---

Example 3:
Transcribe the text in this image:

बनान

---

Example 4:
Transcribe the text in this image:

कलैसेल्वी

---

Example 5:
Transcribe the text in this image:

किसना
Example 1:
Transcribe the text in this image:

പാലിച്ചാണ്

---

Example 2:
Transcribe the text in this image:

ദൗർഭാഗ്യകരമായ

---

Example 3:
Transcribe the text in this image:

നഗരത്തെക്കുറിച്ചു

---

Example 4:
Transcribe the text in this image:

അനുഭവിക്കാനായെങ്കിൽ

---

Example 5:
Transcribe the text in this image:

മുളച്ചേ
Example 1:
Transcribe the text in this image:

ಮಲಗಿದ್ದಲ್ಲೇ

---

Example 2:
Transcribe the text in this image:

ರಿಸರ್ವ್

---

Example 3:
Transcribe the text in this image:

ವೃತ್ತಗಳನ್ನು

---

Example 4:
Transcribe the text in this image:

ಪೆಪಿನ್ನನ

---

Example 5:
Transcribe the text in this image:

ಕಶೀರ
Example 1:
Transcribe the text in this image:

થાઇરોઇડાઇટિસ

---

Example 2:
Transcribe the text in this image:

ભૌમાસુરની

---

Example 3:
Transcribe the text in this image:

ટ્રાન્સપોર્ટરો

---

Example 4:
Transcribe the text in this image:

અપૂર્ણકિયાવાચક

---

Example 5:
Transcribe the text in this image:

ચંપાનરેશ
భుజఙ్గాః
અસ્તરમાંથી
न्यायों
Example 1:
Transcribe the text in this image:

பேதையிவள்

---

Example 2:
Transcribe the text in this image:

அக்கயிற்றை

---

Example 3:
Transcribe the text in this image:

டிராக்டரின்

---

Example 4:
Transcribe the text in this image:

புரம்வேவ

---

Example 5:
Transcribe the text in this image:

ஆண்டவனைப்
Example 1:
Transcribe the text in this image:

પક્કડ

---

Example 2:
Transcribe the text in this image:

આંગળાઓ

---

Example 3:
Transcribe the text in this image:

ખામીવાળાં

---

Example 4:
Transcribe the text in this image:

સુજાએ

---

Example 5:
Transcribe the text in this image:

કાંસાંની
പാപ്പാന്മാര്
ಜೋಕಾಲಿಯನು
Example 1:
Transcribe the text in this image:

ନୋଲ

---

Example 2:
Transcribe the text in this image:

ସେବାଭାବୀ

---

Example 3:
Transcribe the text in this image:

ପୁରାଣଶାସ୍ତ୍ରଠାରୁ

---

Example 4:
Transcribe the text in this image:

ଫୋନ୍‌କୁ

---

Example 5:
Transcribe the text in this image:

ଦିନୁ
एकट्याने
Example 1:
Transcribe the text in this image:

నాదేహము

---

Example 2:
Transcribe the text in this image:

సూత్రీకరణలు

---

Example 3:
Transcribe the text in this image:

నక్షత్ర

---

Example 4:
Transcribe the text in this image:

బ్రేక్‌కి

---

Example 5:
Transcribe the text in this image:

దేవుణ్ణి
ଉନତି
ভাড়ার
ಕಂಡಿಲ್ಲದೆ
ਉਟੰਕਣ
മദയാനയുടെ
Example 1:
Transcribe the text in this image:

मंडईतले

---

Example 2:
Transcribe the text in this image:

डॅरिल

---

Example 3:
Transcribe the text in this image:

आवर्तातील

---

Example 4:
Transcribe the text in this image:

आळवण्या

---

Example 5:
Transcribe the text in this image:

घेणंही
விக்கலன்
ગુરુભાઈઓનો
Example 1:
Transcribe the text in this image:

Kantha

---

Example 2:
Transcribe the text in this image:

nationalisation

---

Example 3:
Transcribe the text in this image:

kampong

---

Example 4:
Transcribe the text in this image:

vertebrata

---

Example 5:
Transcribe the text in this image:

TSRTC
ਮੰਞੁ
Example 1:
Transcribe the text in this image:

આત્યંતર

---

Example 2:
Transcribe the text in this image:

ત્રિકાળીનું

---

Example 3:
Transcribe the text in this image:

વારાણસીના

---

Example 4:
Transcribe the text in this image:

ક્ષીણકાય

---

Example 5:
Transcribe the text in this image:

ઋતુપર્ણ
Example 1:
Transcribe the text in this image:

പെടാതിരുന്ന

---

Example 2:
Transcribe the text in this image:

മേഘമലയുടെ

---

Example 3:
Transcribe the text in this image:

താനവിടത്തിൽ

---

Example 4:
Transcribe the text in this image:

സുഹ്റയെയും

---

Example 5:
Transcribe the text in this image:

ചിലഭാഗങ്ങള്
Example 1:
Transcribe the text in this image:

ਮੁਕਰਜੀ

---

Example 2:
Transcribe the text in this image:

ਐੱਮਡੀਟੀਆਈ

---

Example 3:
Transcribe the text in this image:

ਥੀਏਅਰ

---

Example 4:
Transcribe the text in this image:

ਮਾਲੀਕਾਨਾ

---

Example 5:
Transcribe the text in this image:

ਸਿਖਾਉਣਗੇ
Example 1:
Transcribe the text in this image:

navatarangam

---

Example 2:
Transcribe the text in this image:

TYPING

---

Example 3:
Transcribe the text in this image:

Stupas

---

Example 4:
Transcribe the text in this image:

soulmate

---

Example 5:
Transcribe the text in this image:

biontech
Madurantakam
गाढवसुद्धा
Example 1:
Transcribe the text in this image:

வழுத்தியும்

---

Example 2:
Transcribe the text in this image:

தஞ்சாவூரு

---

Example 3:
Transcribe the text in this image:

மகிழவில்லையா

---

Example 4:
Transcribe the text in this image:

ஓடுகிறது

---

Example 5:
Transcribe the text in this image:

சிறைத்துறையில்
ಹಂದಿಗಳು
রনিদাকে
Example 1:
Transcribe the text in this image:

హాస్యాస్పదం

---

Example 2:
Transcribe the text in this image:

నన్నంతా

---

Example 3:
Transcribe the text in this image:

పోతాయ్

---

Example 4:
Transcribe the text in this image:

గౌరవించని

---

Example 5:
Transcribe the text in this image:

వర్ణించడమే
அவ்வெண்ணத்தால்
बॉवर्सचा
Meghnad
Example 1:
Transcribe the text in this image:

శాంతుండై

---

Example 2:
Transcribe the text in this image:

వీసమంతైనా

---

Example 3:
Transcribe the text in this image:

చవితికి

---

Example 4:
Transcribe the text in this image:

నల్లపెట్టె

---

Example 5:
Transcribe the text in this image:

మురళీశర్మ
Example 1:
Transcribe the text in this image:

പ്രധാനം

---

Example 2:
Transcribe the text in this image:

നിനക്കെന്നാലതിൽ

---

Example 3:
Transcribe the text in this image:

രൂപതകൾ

▸ DIRECTIONS FOR THIS TASK
All the lines above must appear again in the answer, word for word.

▸ TASK ANSWER
---

Example 3:
Transcribe the text in this image:

बनान

---

Example 4:
Transcribe the text in this image:

कलैसेल्वी

---

Example 5:
Transcribe the text in this image:

किसना
Example 1:
Transcribe the text in this image:

പാലിച്ചാണ്

---

Example 2:
Transcribe the text in this image:

ദൗർഭാഗ്യകരമായ

---

Example 3:
Transcribe the text in this image:

നഗരത്തെക്കുറിച്ചു

---

Example 4:
Transcribe the text in this image:

അനുഭവിക്കാനായെങ്കിൽ

---

Example 5:
Transcribe the text in this image:

മുളച്ചേ
Example 1:
Transcribe the text in this image:

ಮಲಗಿದ್ದಲ್ಲೇ

---

Example 2:
Transcribe the text in this image:

ರಿಸರ್ವ್

---

Example 3:
Transcribe the text in this image:

ವೃತ್ತಗಳನ್ನು

---

Example 4:
Transcribe the text in this image:

ಪೆಪಿನ್ನನ

---

Example 5:
Transcribe the text in this image:

ಕಶೀರ
Example 1:
Transcribe the text in this image:

થાઇરોઇડાઇટિસ

---

Example 2:
Transcribe the text in this image:

ભૌમાસુરની

---

Example 3:
Transcribe the text in this image:

ટ્રાન્સપોર્ટરો

---

Example 4:
Transcribe the text in this image:

અપૂર્ણકિયાવાચક

---

Example 5:
Transcribe the text in this image:

ચંપાનરેશ
భుజఙ్గాః
અસ્તરમાંથી
न्यायों
Example 1:
Transcribe the text in this image:

பேதையிவள்

---

Example 2:
Transcribe the text in this image:

அக்கயிற்றை

---

Example 3:
Transcribe the text in this image:

டிராக்டரின்

---

Example 4:
Transcribe the text in this image:

புரம்வேவ

---

Example 5:
Transcribe the text in this image:

ஆண்டவனைப்
Example 1:
Transcribe the text in this image:

પક્કડ

---

Example 2:
Transcribe the text in this image:

આંગળાઓ

---

Example 3:
Transcribe the text in this image:

ખામીવાળાં

---

Example 4:
Transcribe the text in this image:

સુજાએ

---

Example 5:
Transcribe the text in this image:

કાંસાંની
പാപ്പാന്മാര്
ಜೋಕಾಲಿಯನು
Example 1:
Transcribe the text in this image:

ନୋଲ

---

Example 2:
Transcribe the text in this image:

ସେବାଭାବୀ

---

Example 3:
Transcribe the text in this image:

ପୁରାଣଶାସ୍ତ୍ରଠାରୁ

---

Example 4:
Transcribe the text in this image:

ଫୋନ୍‌କୁ

---

Example 5:
Transcribe the text in this image:

ଦିନୁ
एकट्याने
Example 1:
Transcribe the text in this image:

నాదేహము

---

Example 2:
Transcribe the text in this image:

సూత్రీకరణలు

---

Example 3:
Transcribe the text in this image:

నక్షత్ర

---

Example 4:
Transcribe the text in this image:

బ్రేక్‌కి

---

Example 5:
Transcribe the text in this image:

దేవుణ్ణి
ଉନତି
ভাড়ার
ಕಂಡಿಲ್ಲದೆ
ਉਟੰਕਣ
മദയാനയുടെ
Example 1:
Transcribe the text in this image:

मंडईतले

---

Example 2:
Transcribe the text in this image:

डॅरिल

---

Example 3:
Transcribe the text in this image:

आवर्तातील

---

Example 4:
Transcribe the text in this image:

आळवण्या

---

Example 5:
Transcribe the text in this image:

घेणंही
விக்கலன்
ગુરુભાઈઓનો
Example 1:
Transcribe the text in this image:

Kantha

---

Example 2:
Transcribe the text in this image:

nationalisation

---

Example 3:
Transcribe the text in this image:

kampong

---

Example 4:
Transcribe the text in this image:

vertebrata

---

Example 5:
Transcribe the text in this image:

TSRTC
ਮੰਞੁ
Example 1:
Transcribe the text in this image:

આત્યંતર

---

Example 2:
Transcribe the text in this image:

ત્રિકાળીનું

---

Example 3:
Transcribe the text in this image:

વારાણસીના

---

Example 4:
Transcribe the text in this image:

ક્ષીણકાય

---

Example 5:
Transcribe the text in this image:

ઋતુપર્ણ
Example 1:
Transcribe the text in this image:

പെടാതിരുന്ന

---

Example 2:
Transcribe the text in this image:

മേഘമലയുടെ

---

Example 3:
Transcribe the text in this image:

താനവിടത്തിൽ

---

Example 4:
Transcribe the text in this image:

സുഹ്റയെയും

---

Example 5:
Transcribe the text in this image:

ചിലഭാഗങ്ങള്
Example 1:
Transcribe the text in this image:

ਮੁਕਰਜੀ

---

Example 2:
Transcribe the text in this image:

ਐੱਮਡੀਟੀਆਈ

---

Example 3:
Transcribe the text in this image:

ਥੀਏਅਰ

---

Example 4:
Transcribe the text in this image:

ਮਾਲੀਕਾਨਾ

---

Example 5:
Transcribe the text in this image:

ਸਿਖਾਉਣਗੇ
Example 1:
Transcribe the text in this image:

navatarangam

---

Example 2:
Transcribe the text in this image:

TYPING

---

Example 3:
Transcribe the text in this image:

Stupas

---

Example 4:
Transcribe the text in this image:

soulmate

---

Example 5:
Transcribe the text in this image:

biontech
Madurantakam
गाढवसुद्धा
Example 1:
Transcribe the text in this image:

வழுத்தியும்

---

Example 2:
Transcribe the text in this image:

தஞ்சாவூரு

---

Example 3:
Transcribe the text in this image:

மகிழவில்லையா

---

Example 4:
Transcribe the text in this image:

ஓடுகிறது

---

Example 5:
Transcribe the text in this image:

சிறைத்துறையில்
ಹಂದಿಗಳು
রনিদাকে
Example 1:
Transcribe the text in this image:

హాస్యాస్పదం

---

Example 2:
Transcribe the text in this image:

నన్నంతా

---

Example 3:
Transcribe the text in this image:

పోతాయ్

---

Example 4:
Transcribe the text in this image:

గౌరవించని

---

Example 5:
Transcribe the text in this image:

వర్ణించడమే
அவ்வெண்ணத்தால்
बॉवर्सचा
Meghnad
Example 1:
Transcribe the text in this image:

శాంతుండై

---

Example 2:
Transcribe the text in this image:

వీసమంతైనా

---

Example 3:
Transcribe the text in this image:

చవితికి

---

Example 4:
Transcribe the text in this image:

నల్లపెట్టె

---

Example 5:
Transcribe the text in this image:

మురళీశర్మ
Example 1:
Transcribe the text in this image:

പ്രധാനം

---

Example 2:
Transcribe the text in this image:

നിനക്കെന്നാലതിൽ

---

Example 3:
Transcribe the text in this image:

രൂപതകൾ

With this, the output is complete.